» Exercise goal
The answer must be a single number: how many lines below contain "lassen".

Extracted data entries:
==================================================

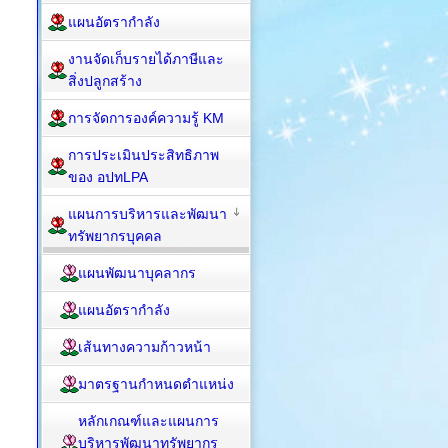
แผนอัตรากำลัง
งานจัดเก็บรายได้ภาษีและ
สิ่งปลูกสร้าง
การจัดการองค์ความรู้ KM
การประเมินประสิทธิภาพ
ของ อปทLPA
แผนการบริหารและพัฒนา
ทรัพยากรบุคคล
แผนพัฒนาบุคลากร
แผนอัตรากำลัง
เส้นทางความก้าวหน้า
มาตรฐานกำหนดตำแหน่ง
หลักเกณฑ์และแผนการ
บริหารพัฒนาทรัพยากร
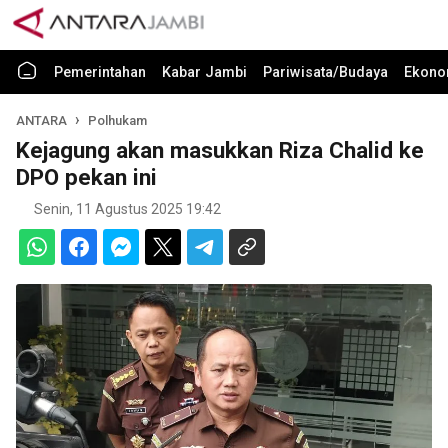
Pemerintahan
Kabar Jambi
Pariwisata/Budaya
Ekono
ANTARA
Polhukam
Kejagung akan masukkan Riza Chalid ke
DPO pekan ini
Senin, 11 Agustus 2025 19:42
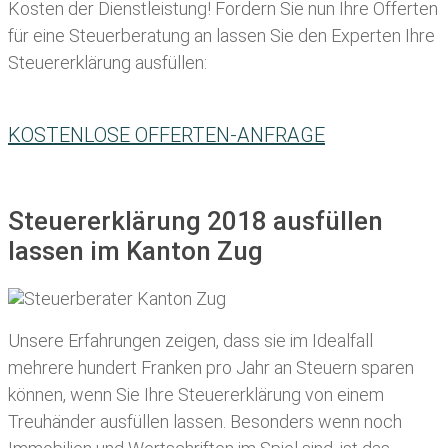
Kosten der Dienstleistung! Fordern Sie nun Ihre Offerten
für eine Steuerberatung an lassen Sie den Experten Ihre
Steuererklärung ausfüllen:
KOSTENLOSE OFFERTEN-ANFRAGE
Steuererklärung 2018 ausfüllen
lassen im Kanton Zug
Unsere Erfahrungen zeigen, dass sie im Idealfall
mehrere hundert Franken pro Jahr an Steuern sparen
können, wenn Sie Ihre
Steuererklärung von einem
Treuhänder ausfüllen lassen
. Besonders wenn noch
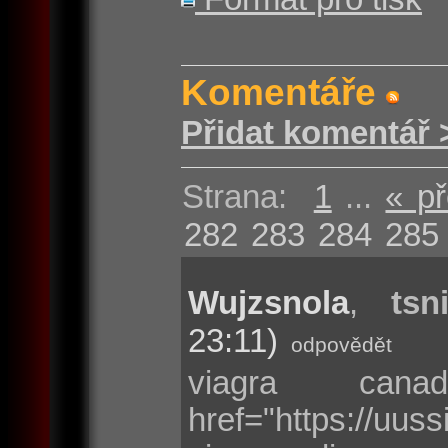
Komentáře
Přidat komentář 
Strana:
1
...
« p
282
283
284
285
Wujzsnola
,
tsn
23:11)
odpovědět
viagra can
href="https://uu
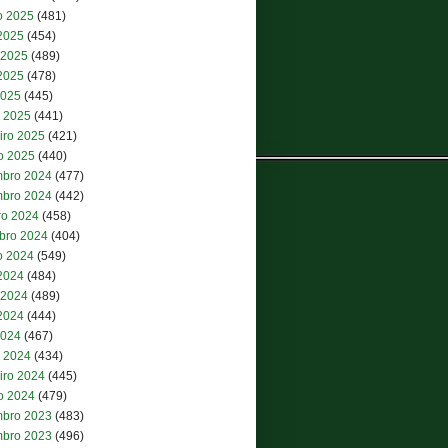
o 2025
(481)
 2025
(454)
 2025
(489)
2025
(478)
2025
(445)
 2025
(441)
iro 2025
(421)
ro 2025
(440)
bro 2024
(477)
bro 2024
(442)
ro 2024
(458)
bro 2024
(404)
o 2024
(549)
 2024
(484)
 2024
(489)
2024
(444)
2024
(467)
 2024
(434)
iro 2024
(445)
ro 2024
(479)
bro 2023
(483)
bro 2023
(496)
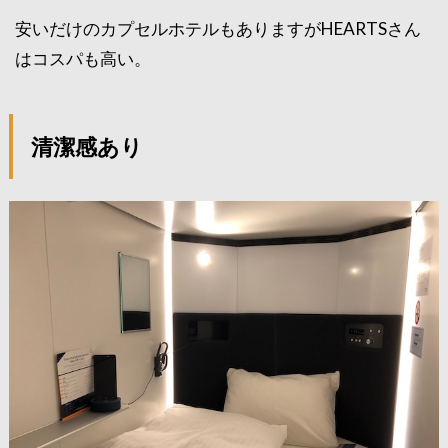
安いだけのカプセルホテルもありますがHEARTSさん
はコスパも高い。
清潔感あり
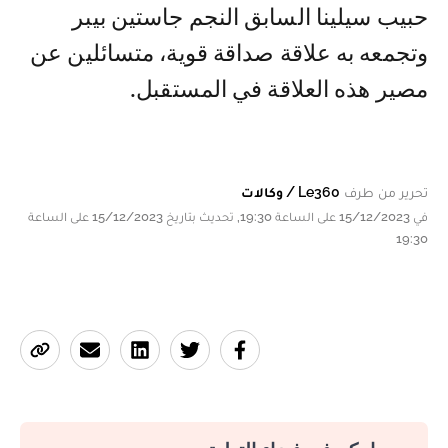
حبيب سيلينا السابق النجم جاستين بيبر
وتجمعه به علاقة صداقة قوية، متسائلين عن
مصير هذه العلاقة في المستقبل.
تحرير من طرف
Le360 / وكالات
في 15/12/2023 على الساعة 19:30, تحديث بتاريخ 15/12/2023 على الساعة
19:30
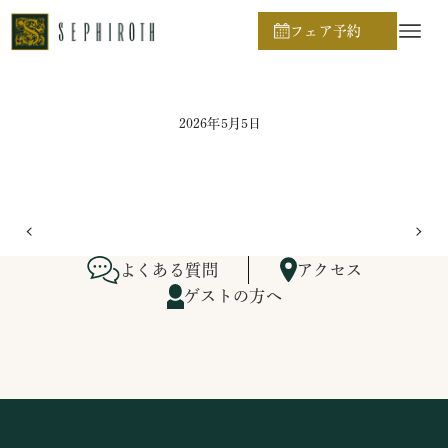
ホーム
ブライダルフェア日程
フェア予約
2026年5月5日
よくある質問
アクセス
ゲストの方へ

==================================================

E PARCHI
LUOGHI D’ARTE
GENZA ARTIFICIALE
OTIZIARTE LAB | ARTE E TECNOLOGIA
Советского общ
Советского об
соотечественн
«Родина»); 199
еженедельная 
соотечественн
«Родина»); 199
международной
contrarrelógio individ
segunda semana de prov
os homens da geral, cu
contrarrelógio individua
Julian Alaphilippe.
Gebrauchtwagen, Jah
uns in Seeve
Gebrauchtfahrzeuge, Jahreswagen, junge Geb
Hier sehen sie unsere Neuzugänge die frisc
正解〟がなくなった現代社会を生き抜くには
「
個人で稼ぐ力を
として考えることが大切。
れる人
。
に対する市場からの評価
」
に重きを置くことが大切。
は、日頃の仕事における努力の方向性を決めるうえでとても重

==================================================

» Task answer
3